All of this begins in a very real sense when Jesus, God himself, is born of Mary in the simple stable in Bethlehem.  As we contemplate the mystery set before us in the Christmas Crib, we might ask ourselves this question: do I dare to believe that God really is as Jesus shows him to be?  That God is loving, and forgiving; that God is merciful and kind; that God wishes to draw me into a life of intimacy and deep friendship with him; that God is longing to share his life with me now, and forever in eternity?  If we can believe this - if we are brave enough and bold enough to believe that we can be, and are, loved and cherished so much by God - then we will begin to experience the joy of living in a way we never have before. And this is the Christmas gift the Lord offers us tonight.  

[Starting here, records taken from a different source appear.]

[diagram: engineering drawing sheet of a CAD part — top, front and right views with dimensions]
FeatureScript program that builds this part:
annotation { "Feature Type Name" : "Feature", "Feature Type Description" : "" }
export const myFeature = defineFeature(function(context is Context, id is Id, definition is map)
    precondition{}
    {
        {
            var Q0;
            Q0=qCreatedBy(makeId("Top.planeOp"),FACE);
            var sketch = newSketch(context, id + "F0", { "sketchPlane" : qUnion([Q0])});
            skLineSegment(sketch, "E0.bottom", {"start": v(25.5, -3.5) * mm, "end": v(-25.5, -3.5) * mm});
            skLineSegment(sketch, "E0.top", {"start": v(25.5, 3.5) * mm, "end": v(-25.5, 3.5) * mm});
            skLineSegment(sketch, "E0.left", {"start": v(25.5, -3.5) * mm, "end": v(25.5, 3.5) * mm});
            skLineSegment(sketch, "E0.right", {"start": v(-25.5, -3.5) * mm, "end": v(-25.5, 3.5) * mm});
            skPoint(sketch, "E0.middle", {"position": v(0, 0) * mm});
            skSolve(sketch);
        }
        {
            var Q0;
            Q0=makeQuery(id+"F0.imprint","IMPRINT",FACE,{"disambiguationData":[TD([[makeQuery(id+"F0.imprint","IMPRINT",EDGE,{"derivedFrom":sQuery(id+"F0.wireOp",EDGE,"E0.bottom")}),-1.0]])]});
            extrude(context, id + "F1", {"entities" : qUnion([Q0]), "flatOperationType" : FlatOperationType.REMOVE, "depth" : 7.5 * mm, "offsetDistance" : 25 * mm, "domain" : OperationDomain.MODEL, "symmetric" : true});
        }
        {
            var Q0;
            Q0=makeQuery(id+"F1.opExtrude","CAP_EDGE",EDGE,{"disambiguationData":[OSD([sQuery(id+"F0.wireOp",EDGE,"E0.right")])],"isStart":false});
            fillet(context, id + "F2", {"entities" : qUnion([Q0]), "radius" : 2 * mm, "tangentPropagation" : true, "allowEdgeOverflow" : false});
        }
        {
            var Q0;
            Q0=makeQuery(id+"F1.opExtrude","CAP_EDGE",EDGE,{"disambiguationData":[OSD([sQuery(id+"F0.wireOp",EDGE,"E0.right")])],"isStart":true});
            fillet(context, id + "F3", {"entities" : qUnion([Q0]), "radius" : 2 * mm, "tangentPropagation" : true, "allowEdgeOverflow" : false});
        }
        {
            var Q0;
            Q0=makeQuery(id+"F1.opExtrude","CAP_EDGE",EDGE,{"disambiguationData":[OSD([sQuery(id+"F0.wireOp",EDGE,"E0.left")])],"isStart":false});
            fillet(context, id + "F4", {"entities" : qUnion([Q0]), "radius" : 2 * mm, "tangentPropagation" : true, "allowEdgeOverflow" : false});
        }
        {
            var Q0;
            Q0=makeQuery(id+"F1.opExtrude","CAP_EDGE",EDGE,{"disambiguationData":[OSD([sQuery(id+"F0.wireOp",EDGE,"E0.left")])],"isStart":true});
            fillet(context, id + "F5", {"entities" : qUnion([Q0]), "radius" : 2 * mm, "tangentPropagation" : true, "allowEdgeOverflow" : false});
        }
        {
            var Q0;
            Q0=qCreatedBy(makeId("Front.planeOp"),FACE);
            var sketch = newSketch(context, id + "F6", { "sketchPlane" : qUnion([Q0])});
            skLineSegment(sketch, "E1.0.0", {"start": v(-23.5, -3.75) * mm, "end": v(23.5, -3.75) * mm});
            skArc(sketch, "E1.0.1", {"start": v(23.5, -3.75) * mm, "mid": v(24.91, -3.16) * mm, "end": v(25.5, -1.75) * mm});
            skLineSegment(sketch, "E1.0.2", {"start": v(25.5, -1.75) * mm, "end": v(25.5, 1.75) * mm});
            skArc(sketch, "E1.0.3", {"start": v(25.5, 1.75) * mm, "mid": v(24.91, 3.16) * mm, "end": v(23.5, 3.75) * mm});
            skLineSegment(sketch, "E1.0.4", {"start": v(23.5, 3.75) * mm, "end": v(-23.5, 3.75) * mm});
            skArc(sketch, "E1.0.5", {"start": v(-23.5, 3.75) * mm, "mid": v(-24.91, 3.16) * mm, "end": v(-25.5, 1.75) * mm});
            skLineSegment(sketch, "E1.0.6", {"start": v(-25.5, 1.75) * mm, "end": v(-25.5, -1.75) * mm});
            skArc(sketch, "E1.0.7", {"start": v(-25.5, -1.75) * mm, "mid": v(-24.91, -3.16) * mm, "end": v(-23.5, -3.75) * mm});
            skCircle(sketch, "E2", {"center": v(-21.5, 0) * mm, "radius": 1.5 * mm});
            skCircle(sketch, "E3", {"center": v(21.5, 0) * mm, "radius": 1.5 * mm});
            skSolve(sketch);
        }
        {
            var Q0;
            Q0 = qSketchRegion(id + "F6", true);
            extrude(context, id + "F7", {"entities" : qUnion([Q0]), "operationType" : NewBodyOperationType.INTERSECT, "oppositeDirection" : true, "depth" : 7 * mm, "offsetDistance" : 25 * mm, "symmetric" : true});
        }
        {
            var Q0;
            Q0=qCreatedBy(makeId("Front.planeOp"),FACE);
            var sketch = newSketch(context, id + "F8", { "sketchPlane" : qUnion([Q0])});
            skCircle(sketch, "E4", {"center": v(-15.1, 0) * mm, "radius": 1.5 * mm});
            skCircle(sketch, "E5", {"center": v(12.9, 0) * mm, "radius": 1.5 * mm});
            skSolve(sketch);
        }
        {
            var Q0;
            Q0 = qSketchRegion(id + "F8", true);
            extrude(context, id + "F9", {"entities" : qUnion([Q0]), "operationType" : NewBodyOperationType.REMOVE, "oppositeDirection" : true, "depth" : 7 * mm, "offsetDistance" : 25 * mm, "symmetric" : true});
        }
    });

But just as the small door into the Church of the Nativity can only be passed through if we bow low, so we will only be able to grasp the enormity, and the beauty and the power of this most basic truth of Christmas if we, as Pope Benedict says, dismount from the high horse of our false certainties and intellectual pride and, in simplicity and humility, recognise the presence of the living God in the fragile child whose birth we celebrate tonight.  May this, the gift of humility and simplicity which we see reflected in the face of the infant Jesus, be the gift we ask for, and the gift we receive from the Lord, as we celebrate his holy birth.